**Using the information**
A. Rewrite the coffee-shopping text from "Months later, having" up to and including "in the suitcase.", changing "Chiapas" to "Oaxaca".
B. Answer these questions using the coffee-shopping text.
(i) What is the name of the small family-run coffee shop in the old city?
(ii) Where are the Arabica beans that the proprietor chooses grown?
(iii) What amount of coffee does the writer say takes up a lot of space in the suitcase?

**Text**
Shopping for Coffee on Ratanakosin Island

After the last entry about the shooting in Cole Camp, I’ve been surprised by the number of people who were directed to my blog from a variety of sources including the Sedalia (Missouri) Democrat’s website, a local newspaper.  Along the way, I’ve received messages from several people who lived in and around the town and who knew (to one degree or another) the victims.  Many thanks to all who have visited and those who have left words of support.

Part of me feels like writing another entry, particularly one just about everyday life, is a bit trivial.  But life does go on and it is for the living, so I’ll pull another entry together and, with it, try to celebrate and honor the memories of all victims of violence.

Last weekend Tawn and I headed down to the “old city” – defined as Ratanakosin Island, the heart of the original city of Krungthep – to search out some coffee. 

Last October while we had a guest in town, I had about two hours to kill while the guest was conducting an audio walking tour of the old city.  Taking a break in a small family-run coffee shop called Mari Green Coffee, I got into a conversation with the proprietor and discovered someone who takes his coffee even more seriously than I do.

He chooses only Arabica beans grown in northern Thailand and is very picky, explaining to me in detail about the noticeable difference and quality and taste from one mountain ridge to the next.  He then roasts these beans himself in small batches about once a week.  Needless to say, the coffee there was great.

Months later, having finished up a supply of beans from the US – previously I was buying these wonderful fair trade organic beans from a co-op based in Chiapas, Mexico, organized and sold by Cafe Mam – I decided on a return visit to Mari Green Coffee and support the local coffee industry.  Plus, I’m starting to realize that I need to be more selective when deciding what to bring back from the US.  Five pounds of coffee takes up a lot of space in the suitcase.

(Rendered chart images)
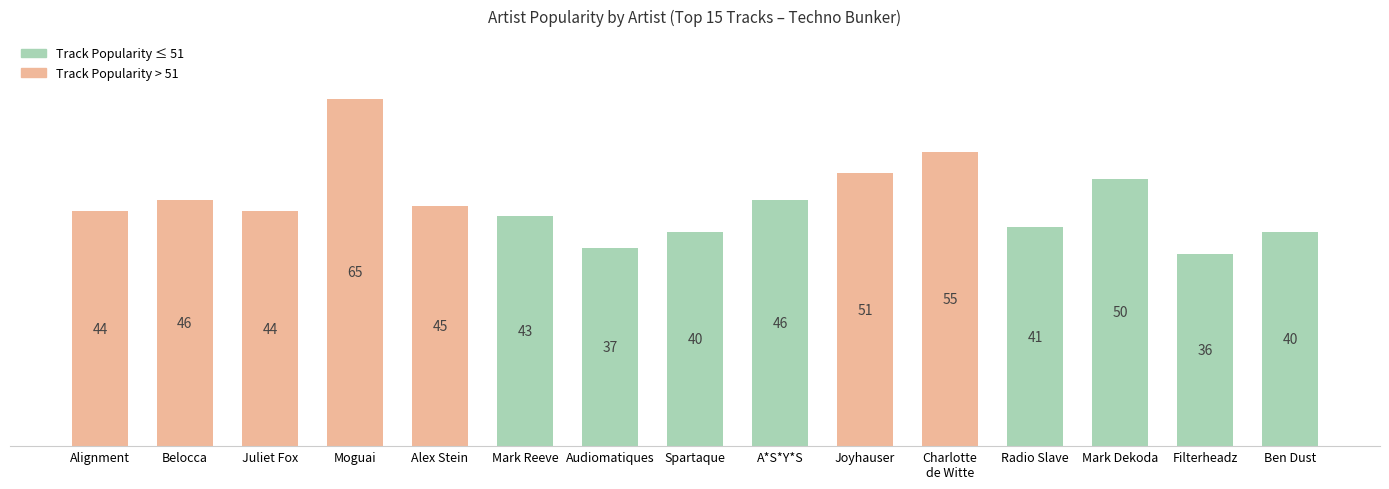

What is the average value?

46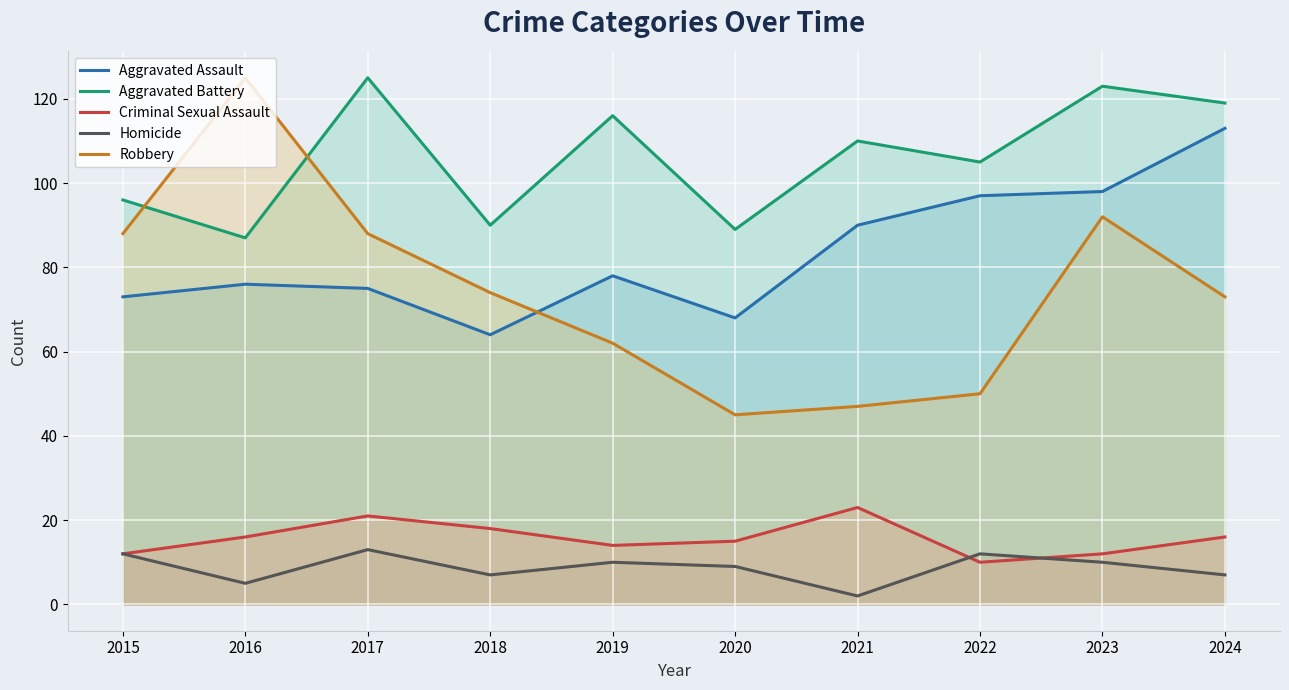

What is the value of the Aggravated Assault point at the 5th from the left?

78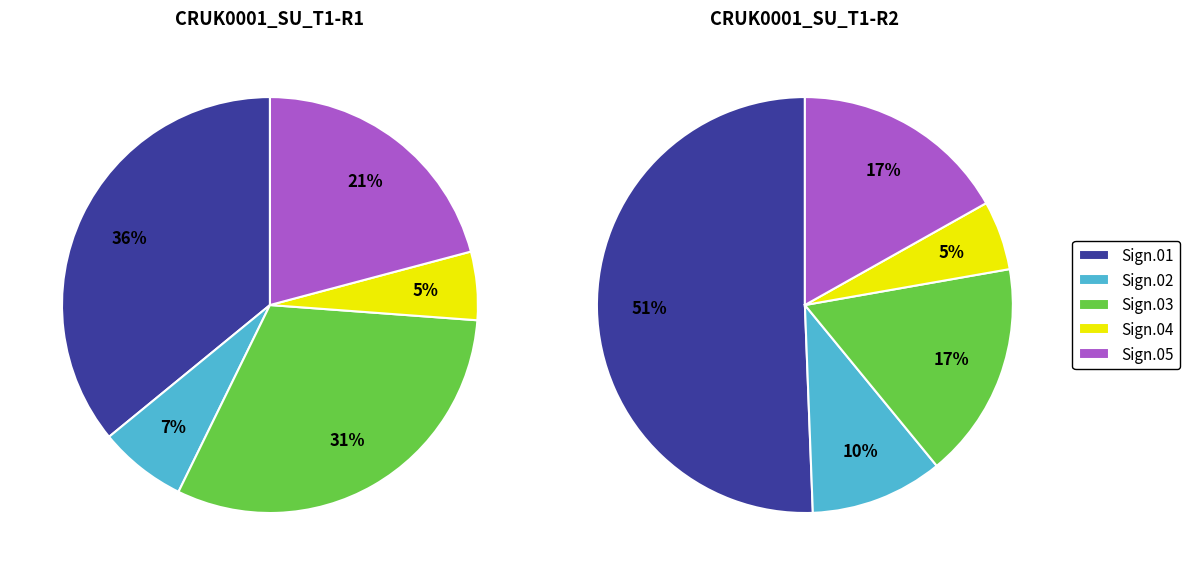

Which has a higher value, Sign.03 or Sign.02?

Sign.03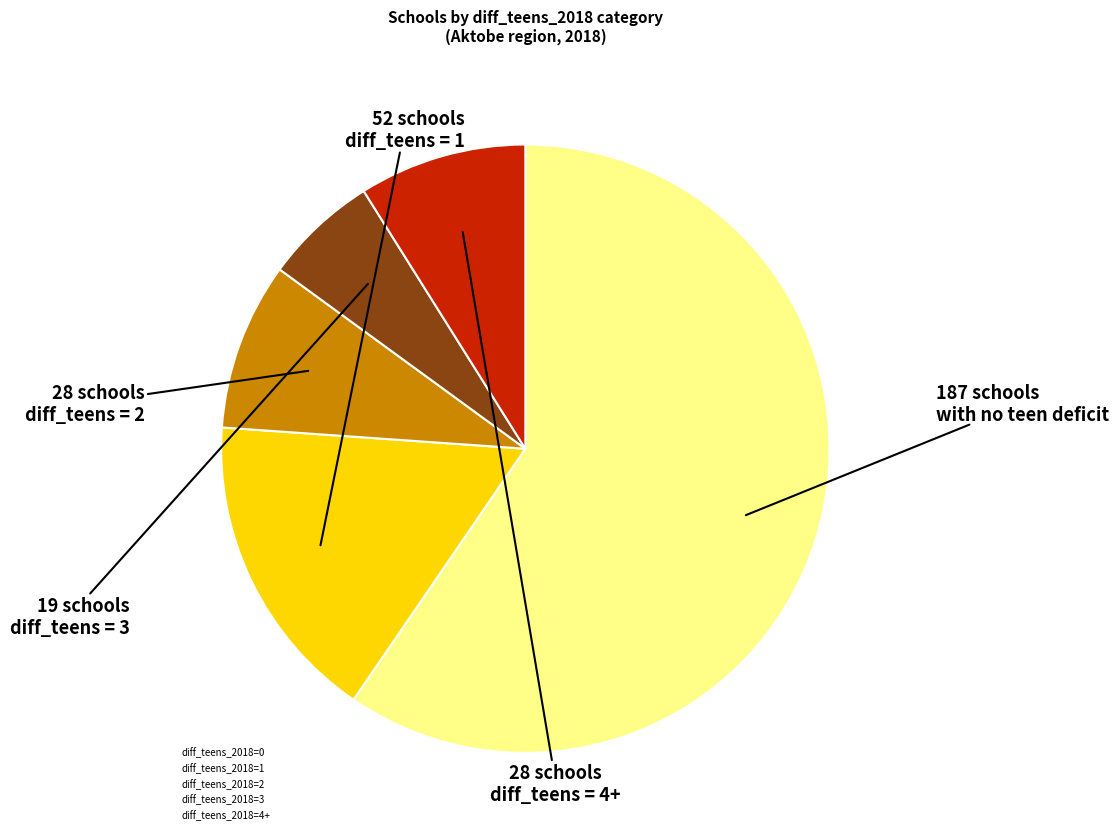

Is the sum of diff_teens_2018=4+ and diff_teens_2018=1 greater than half?

No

**Your written answers**
A.
Months later, having finished up a supply of beans from the US – previously I was buying these wonderful fair trade organic beans from a co-op based in Oaxaca, Mexico, organized and sold by Cafe Mam – I decided on a return visit to Mari Green Coffee and support the local coffee industry.  Plus, I’m starting to realize that I need to be more selective when deciding what to bring back from the US.  Five pounds of coffee takes up a lot of space in the suitcase.

B.
(i) Mari Green Coffee
(ii) Northern Thailand
(iii) Five pounds